[Chart analysis records]

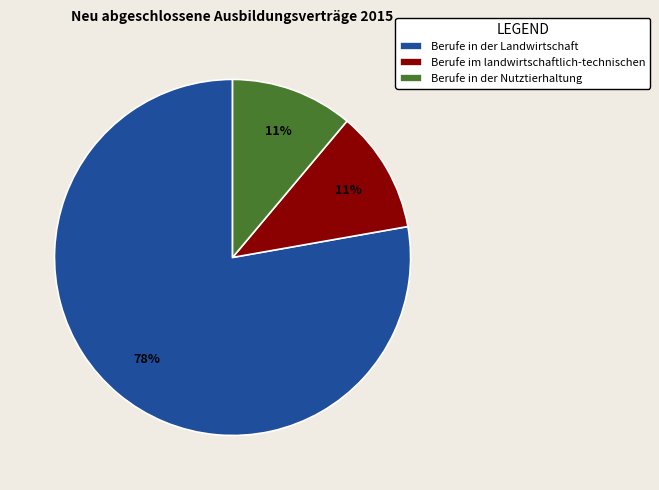

Which has a higher value, Berufe im landwirtschaftlich-technischen or Berufe in der Landwirtschaft?

Berufe in der Landwirtschaft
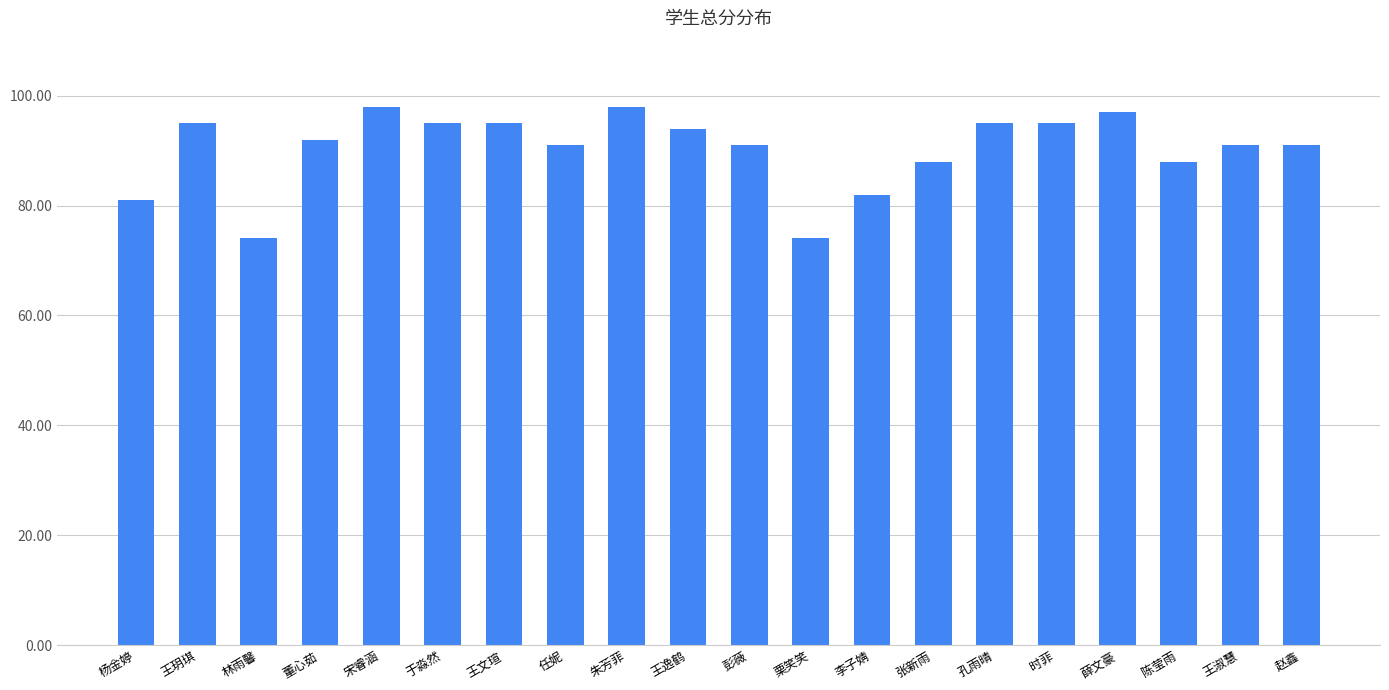

What is the difference between the values at 宋睿涵 and 王文瑄?

3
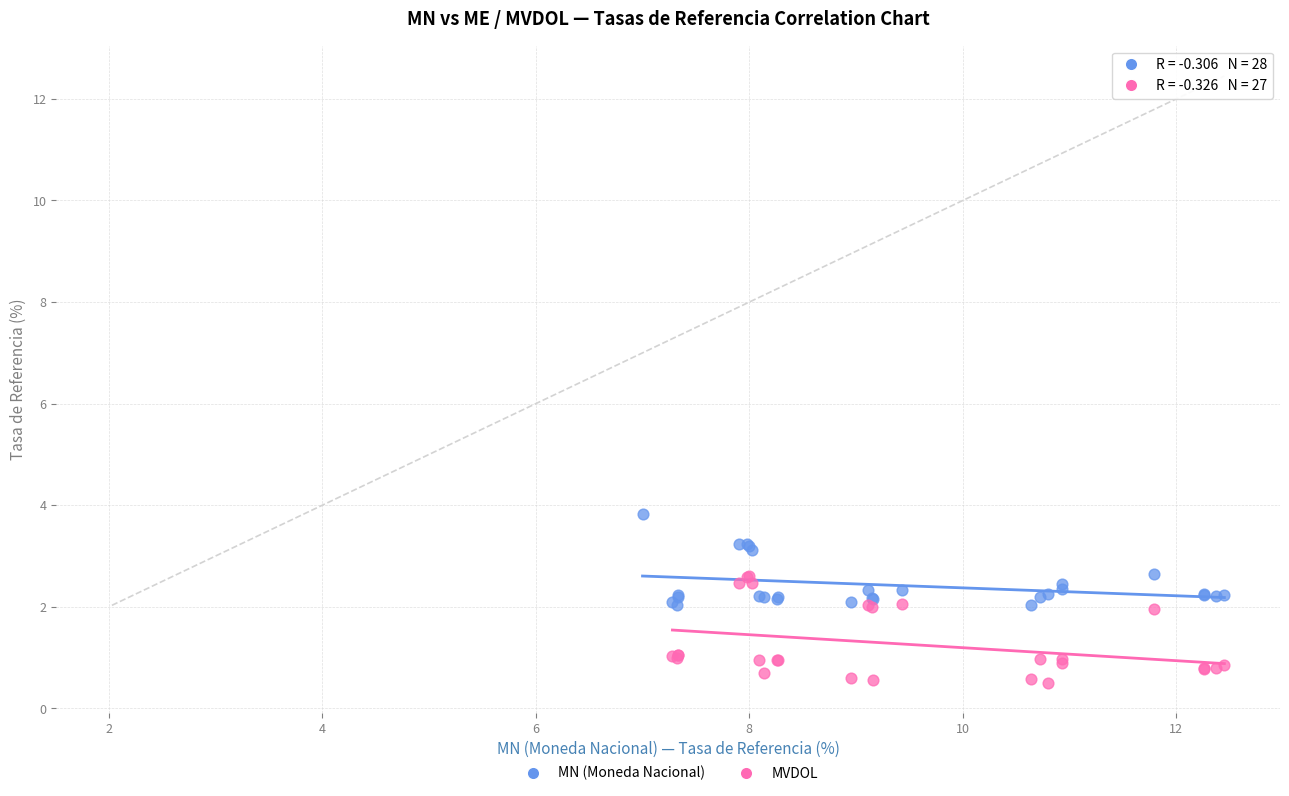

Which series reaches the maximum Y coordinate?

MN (Moneda Nacional)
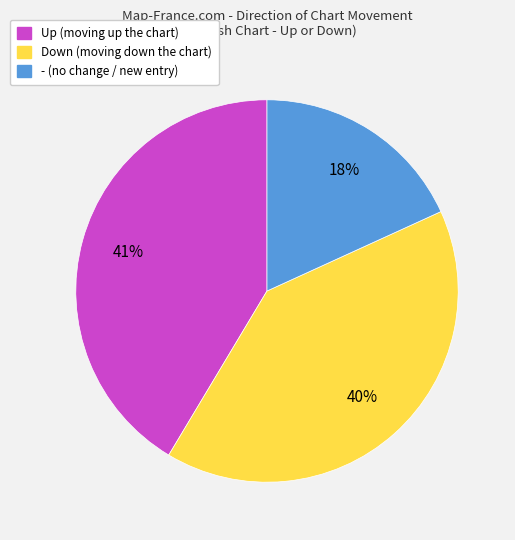

How many slices are in this pie chart?

3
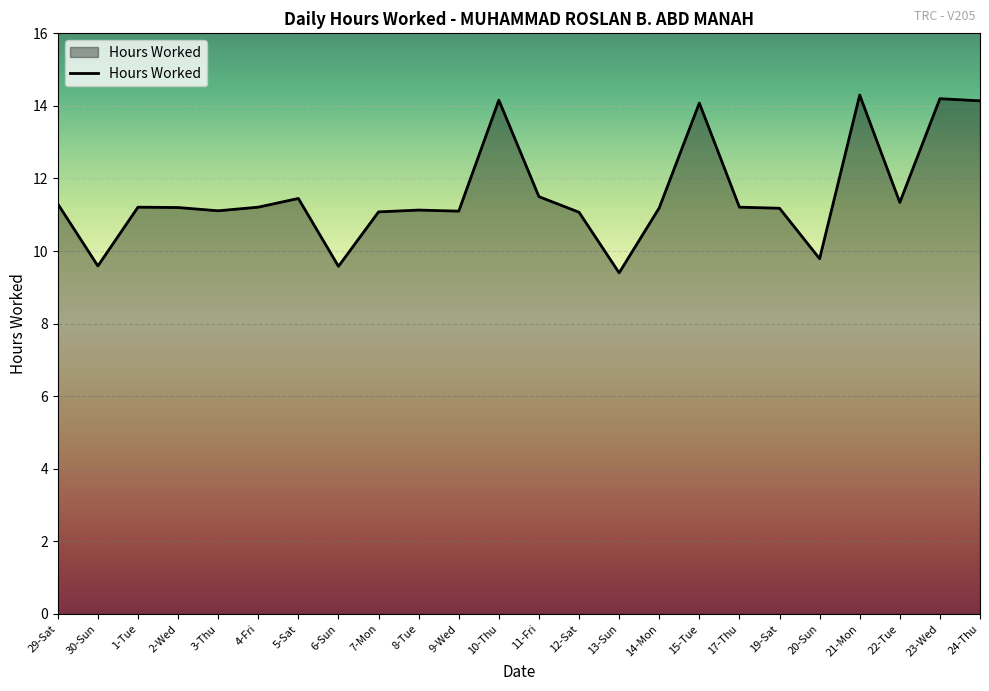

What value does the data have at 8-Tue?

11.1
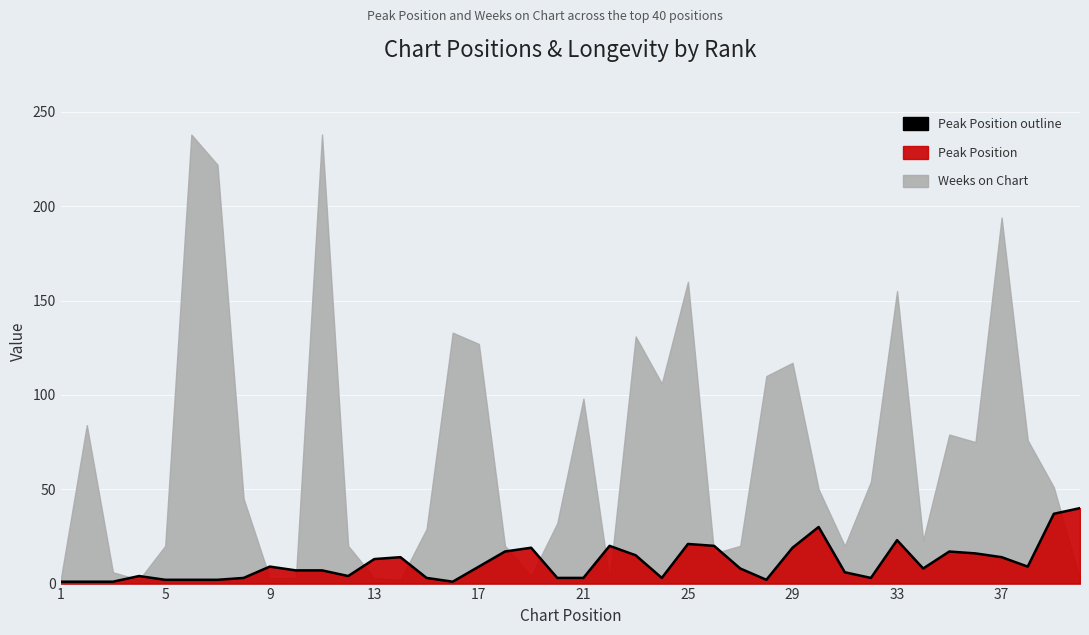

At which category does the data reach its first local valley?

12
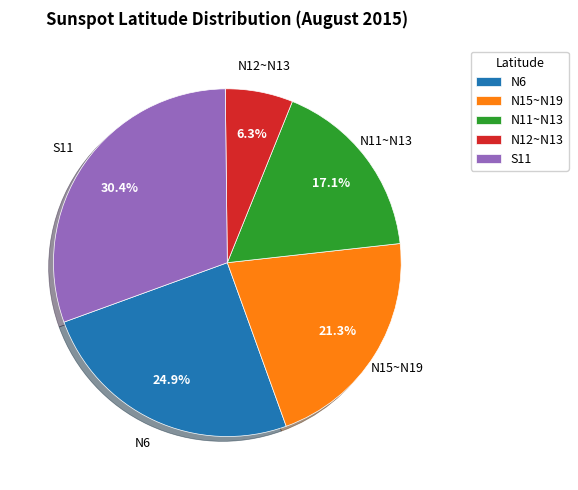

How many segments does this pie chart have?

5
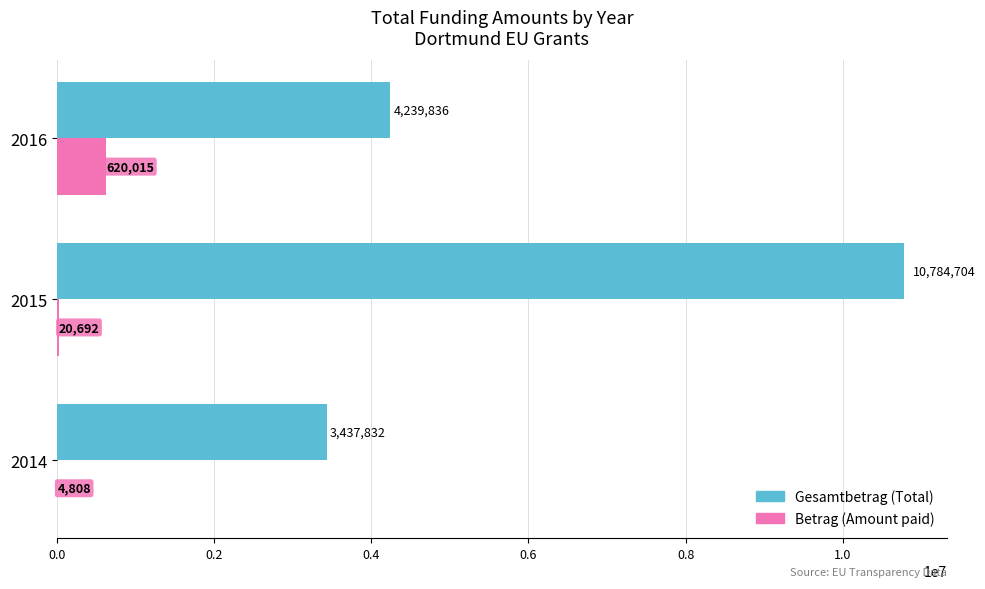

How many distinct data groups are displayed?

2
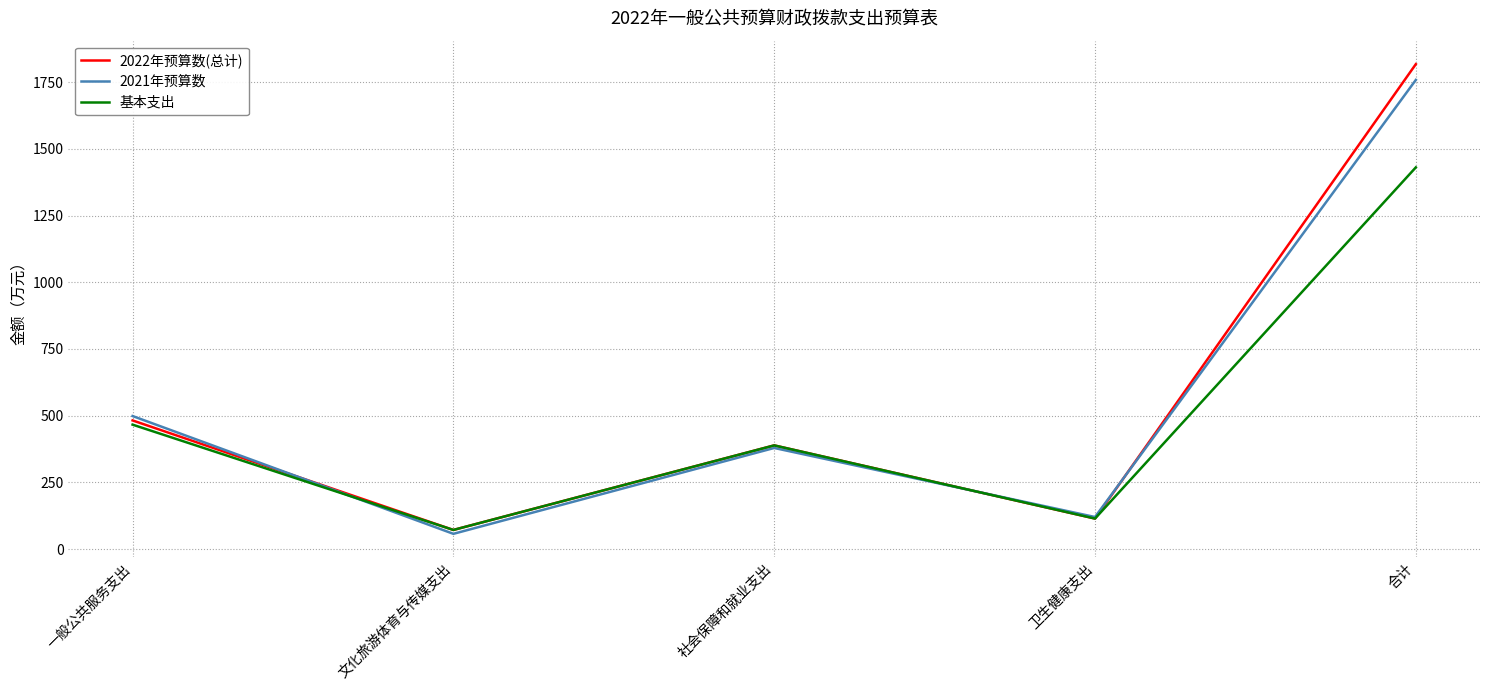

What are all the series names shown in the legend?

2022年预算数(总计), 2021年预算数, 基本支出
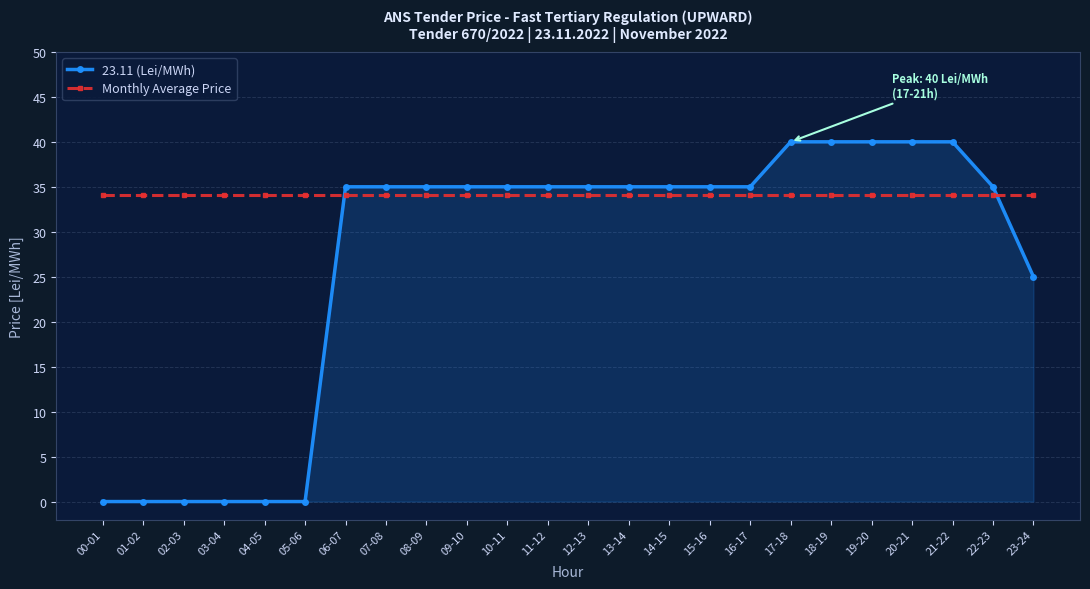

How many intersections are there between Monthly Average Price and 23.11 (Lei/MWh)?

2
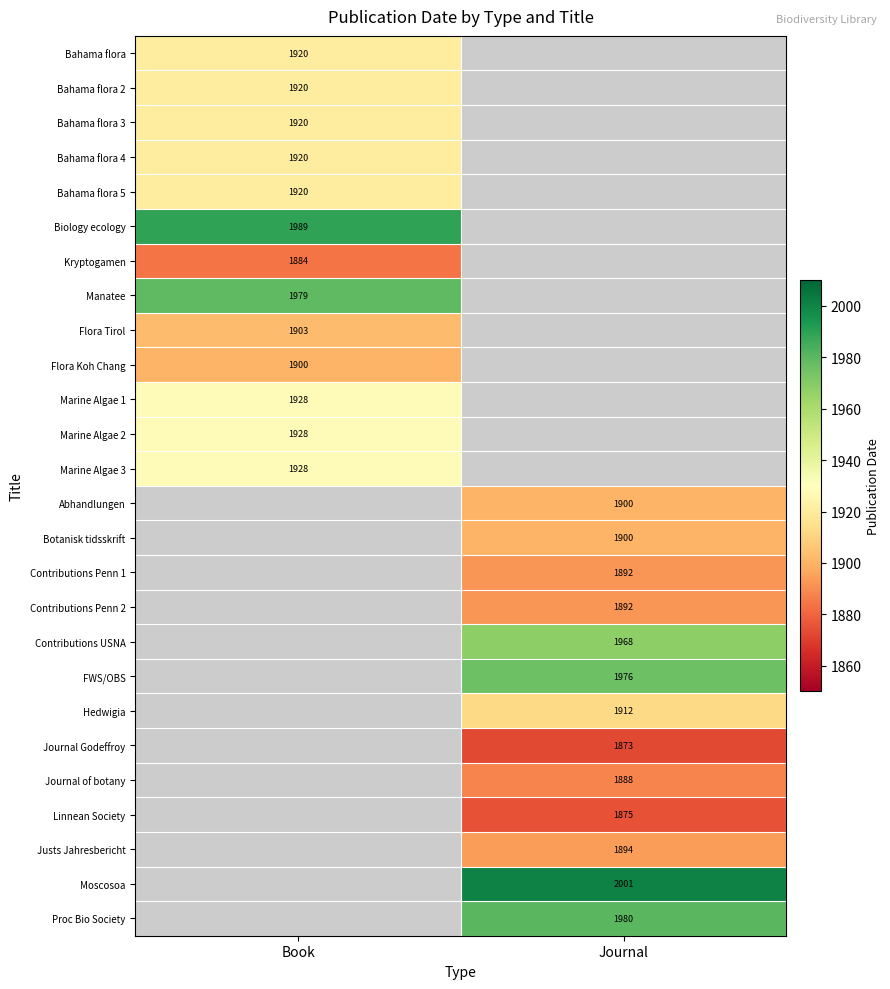

At which category does the chart reach its peak across all series?

Journal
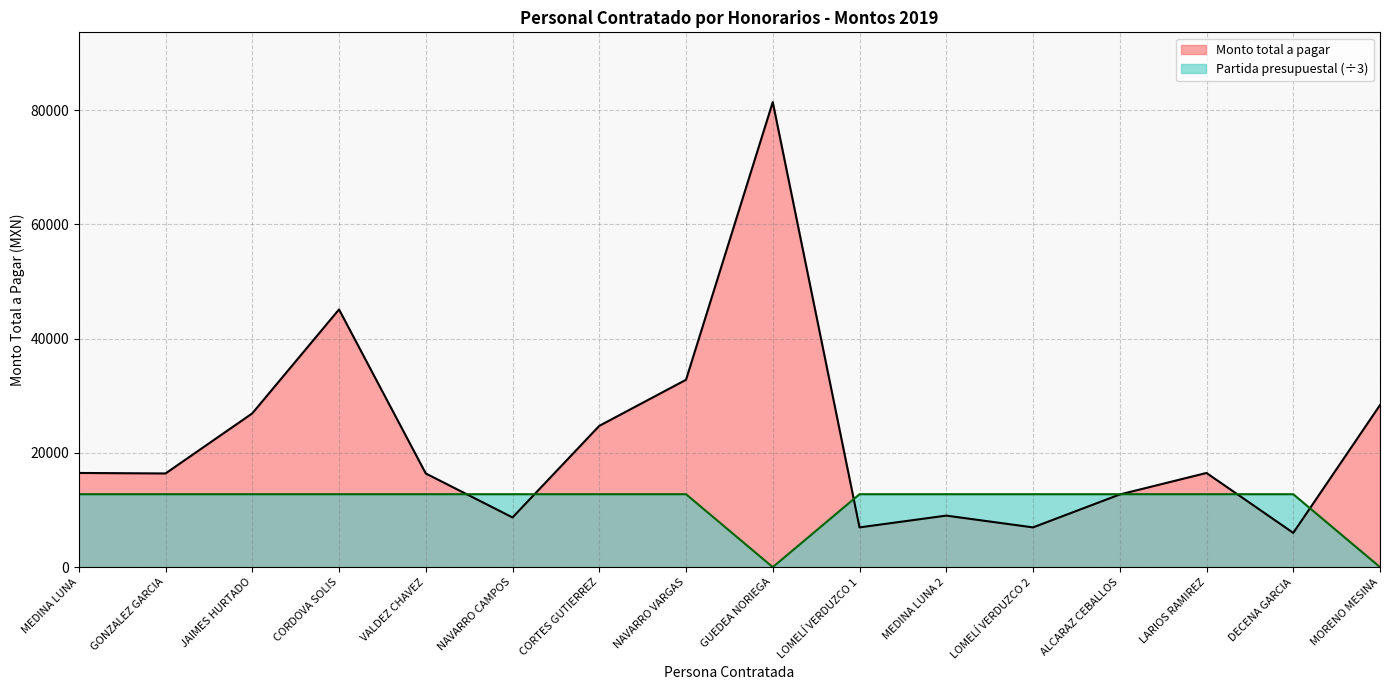

Does the chart have visible grid lines?

Yes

**ASSIGNMENT**
Render the lines of the listing above as a numbered list, skipping the blank lines and leaving out the pictures.

**OUTPUT FOR THIS TASK**
1. Which has a higher value, Berufe im landwirtschaftlich-technischen or Berufe in der Landwirtschaft?
2. Berufe in der Landwirtschaft
3. What is the difference between the values at 宋睿涵 and 王文瑄?
4. 3
5. Which series reaches the maximum Y coordinate?
6. MN (Moneda Nacional)
7. How many slices are in this pie chart?
8. 3
9. What value does the data have at 8-Tue?
10. 11.1
11. At which category does the data reach its first local valley?
12. 12
13. How many segments does this pie chart have?
14. 5
15. How many distinct data groups are displayed?
16. 2
17. What are all the series names shown in the legend?
18. 2022年预算数(总计), 2021年预算数, 基本支出
19. How many intersections are there between Monthly Average Price and 23.11 (Lei/MWh)?
20. 2
21. At which category does the chart reach its peak across all series?
22. Journal
23. Does the chart have visible grid lines?
24. Yes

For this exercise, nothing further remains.